(Data in this exercise)

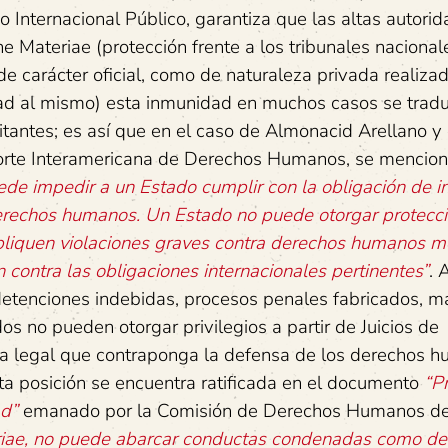
cho Internacional Público, garantiza que las altas autori
Materiae (protección frente a los tribunales nacional
 de carácter oficial, como de naturaleza privada realiza
dad al mismo) esta inmunidad en muchos casos se trad
itantes; es así que en el caso de Almonacid Arellano y 
Corte Interamericana de Derechos Humanos, se mencion
ede impedir a un Estado cumplir con la obligación de in
derechos humanos. Un Estado no puede otorgar protecci
pliquen violaciones graves contra derechos humanos m
 contra las obligaciones internacionales pertinentes”
. 
 detenciones indebidas, procesos penales fabricados, m
os no pueden otorgar privilegios a partir de Juicios de
ra legal que contraponga la defensa de los derechos 
sta posición se encuentra ratificada en el documento
“P
ad”
emanado por la Comisión de Derechos Humanos de
eriae, no puede abarcar conductas condenadas como del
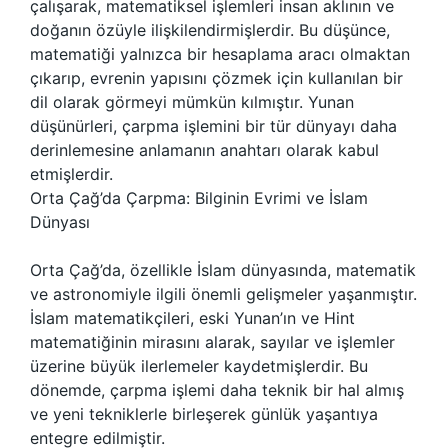
çalışarak, matematiksel işlemleri insan aklının ve
doğanın özüyle ilişkilendirmişlerdir. Bu düşünce,
matematiği yalnızca bir hesaplama aracı olmaktan
çıkarıp, evrenin yapısını çözmek için kullanılan bir
dil olarak görmeyi mümkün kılmıştır. Yunan
düşünürleri, çarpma işlemini bir tür dünyayı daha
derinlemesine anlamanın anahtarı olarak kabul
etmişlerdir.
Orta Çağ’da Çarpma: Bilginin Evrimi ve İslam
Dünyası
Orta Çağ’da, özellikle İslam dünyasında, matematik
ve astronomiyle ilgili önemli gelişmeler yaşanmıştır.
İslam matematikçileri, eski Yunan’ın ve Hint
matematiğinin mirasını alarak, sayılar ve işlemler
üzerine büyük ilerlemeler kaydetmişlerdir. Bu
dönemde, çarpma işlemi daha teknik bir hal almış
ve yeni tekniklerle birleşerek günlük yaşantıya
entegre edilmiştir.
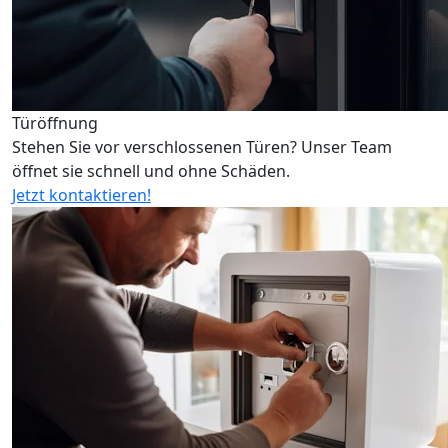
Türöffnung
Stehen Sie vor verschlossenen Türen? Unser Team
öffnet sie schnell und ohne Schäden.
Jetzt kontaktieren!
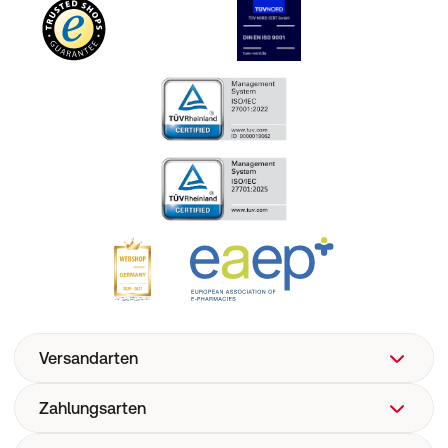
Versandarten
Zahlungsarten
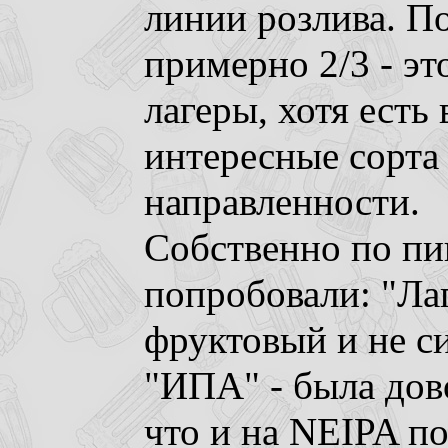
линии розлива. По
примерно 2/3 - эт
лагеры, хотя есть
интересные сорта
направленности.
Собственно по пив
попробовали: "Лаг
фруктовый и не с
"ИПА" - была дов
что и на NEIPA по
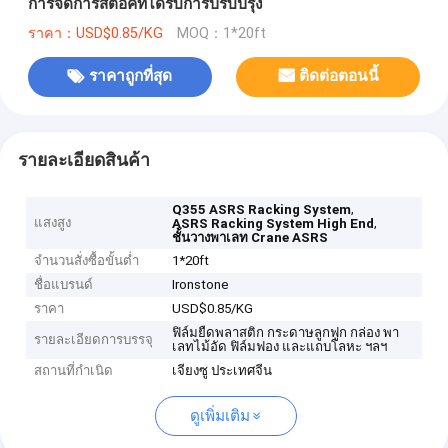
การจัดการสต็อคที่ได้รับการปรับปรุง
ราคา：USD$0.85/KG
MOQ：1*20ft
ราคาถูกที่สุด
ติดต่อตอนนี้
รายละเอียดสินค้า
,
Q355 ASRS Racking System
แสงสูง
,
ASRS Racking System High End
ชั้นวางพาเลท Crane ASRS
จำนวนสั่งซื้อขั้นต่ำ
1*20ft
ชื่อแบรนด์
Ironstone
ราคา
USD$0.85/KG
ฟิล์มยืดพลาสติก กระดาษลูกฟูก กล่อง พา
รายละเอียดการบรรจุ
เลทไม้อัด ฟิล์มฟอง และแถบโลหะ ฯลฯ
สถานที่กำเนิด
เจียงซู ประเทศจีน
ดูเพิ่มเติม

(End Data in this exercise)

> **What is being asked**
From the line containing "detenciones indebidas, procesos" through the line containing "matematiği yalnızca bir", copy every line above exactly, without pictures.

> **The answer**
 detenciones indebidas, procesos penales fabricados, m
os no pueden otorgar privilegios a partir de Juicios de
ra legal que contraponga la defensa de los derechos 
sta posición se encuentra ratificada en el documento
“P
ad”
emanado por la Comisión de Derechos Humanos de
eriae, no puede abarcar conductas condenadas como del
çalışarak, matematiksel işlemleri insan aklının ve
doğanın özüyle ilişkilendirmişlerdir. Bu düşünce,
matematiği yalnızca bir hesaplama aracı olmaktan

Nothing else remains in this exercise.